§ **PROBLEM STATEMENT**:
Your answer must be the lines from the one holding "요했다. 데뷔 직후 뉴진스가 도쿄돔 팬 미팅을 연다는 것" through the final line of the entries below, copied exactly, with no pictures.

○ ○ ○

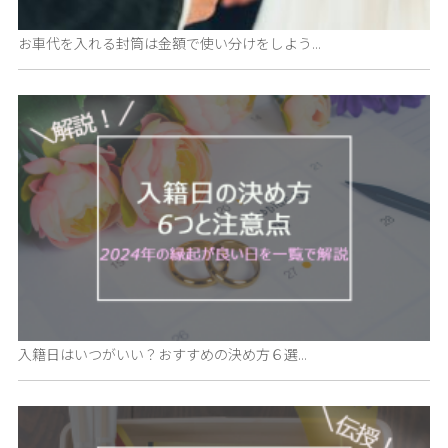
お車代を入れる封筒は金額で使い分けをしよう...
入籍日はいつがいい？おすすめの決め方６選...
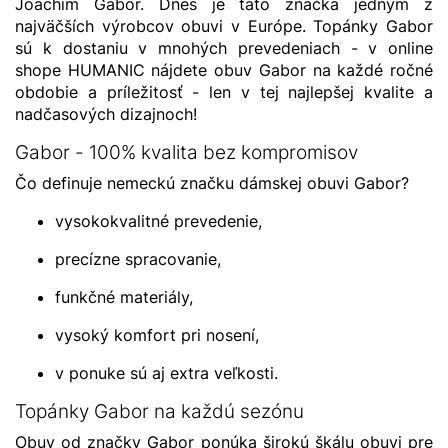
Joachim Gabor. Dnes je táto značka jedným z
najväčších výrobcov obuvi v Európe. Topánky Gabor
sú k dostaniu v mnohých prevedeniach - v online
shope HUMANIC nájdete obuv Gabor na každé ročné
obdobie a príležitosť - len v tej najlepšej kvalite a
nadčasových dizajnoch!
Gabor - 100% kvalita bez kompromisov
Čo definuje nemeckú značku dámskej obuvi Gabor?
vysokokvalitné prevedenie,
precízne spracovanie,
funkčné materiály,
vysoký komfort pri nosení,
v ponuke sú aj extra veľkosti.
Topánky Gabor na každú sezónu
Obuv od značky Gabor ponúka širokú škálu obuvi pre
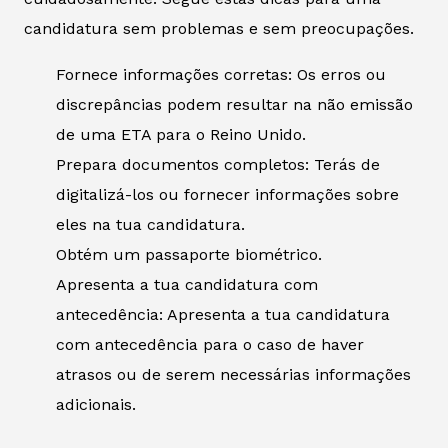
candidatura sem problemas e sem preocupações.
Fornece informações corretas: Os erros ou
discrepâncias podem resultar na não emissão
de uma ETA para o Reino Unido.
Prepara documentos completos: Terás de
digitalizá-los ou fornecer informações sobre
eles na tua candidatura.
Obtém um passaporte biométrico.
Apresenta a tua candidatura com
antecedência: Apresenta a tua candidatura
com antecedência para o caso de haver
atrasos ou de serem necessárias informações
adicionais.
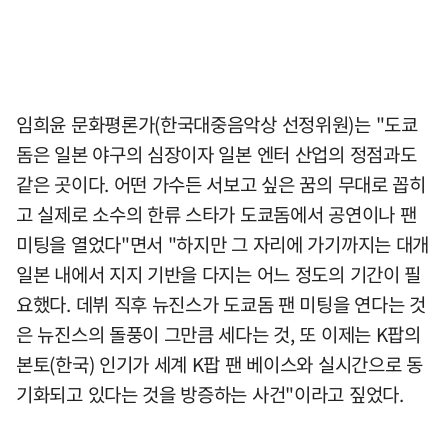
임희윤 문화평론가(한국대중음악상 선정위원)는 "도쿄
돔은 일본 야구의 심장이자 일본 엔터 산업의 정점과도
같은 곳이다. 어떤 가수든 서보고 싶은 꿈의 무대로 꼽히
고 실제로 소수의 한류 스타가 도쿄돔에서 공연이나 팬
미팅을 열었다"면서 "하지만 그 자리에 가기까지는 대개
일본 내에서 지지 기반을 다지는 어느 정도의 기간이 필
요했다. 데뷔 직후 뉴진스가 도쿄돔 팬 미팅을 연다는 것
은 뉴진스의 돌풍이 그만큼 세다는 것, 또 이제는 K팝의
본토(한국) 인기가 세계 K팝 팬 베이스와 실시간으로 동
기화되고 있다는 것을 방증하는 사건"이라고 짚었다.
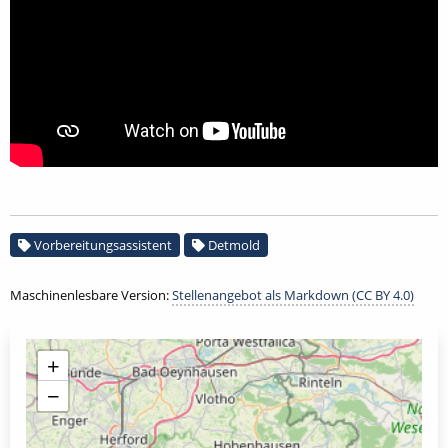
Vorbereitungsassistent
Detmold
Maschinenlesbare Version:
Stellenangebot als Markdown (CC BY 4.0)
+
−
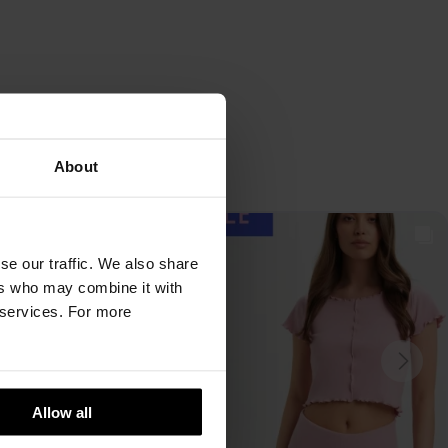
About
se our traffic. We also share
ers who may combine it with
r services. For more
Allow all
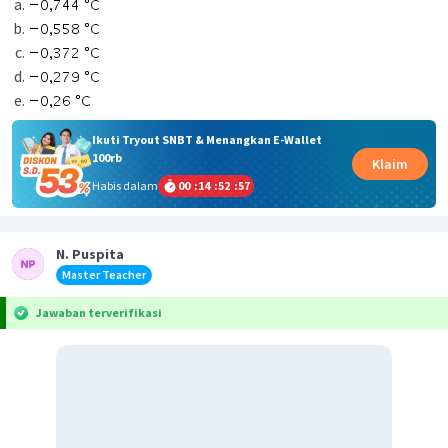
Ikuti Tryout SNBT & Menangkan E-Wallet
100rb
Klaim
Habis dalam
00
:
14
:
52
:
57
N. Puspita
Master Teacher
Jawaban terverifikasi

○ ○ ○

§ **TASK RESULT**:
요했다. 데뷔 직후 뉴진스가 도쿄돔 팬 미팅을 연다는 것
은 뉴진스의 돌풍이 그만큼 세다는 것, 또 이제는 K팝의
본토(한국) 인기가 세계 K팝 팬 베이스와 실시간으로 동
기화되고 있다는 것을 방증하는 사건"이라고 짚었다.
Vorbereitungsassistent
Detmold
Maschinenlesbare Version:
Stellenangebot als Markdown (CC BY 4.0)
+
−
About
se our traffic. We also share
ers who may combine it with
r services. For more
Allow all
Ikuti Tryout SNBT & Menangkan E-Wallet
100rb
Klaim
Habis dalam
00
:
14
:
52
:
57
N. Puspita
Master Teacher
Jawaban terverifikasi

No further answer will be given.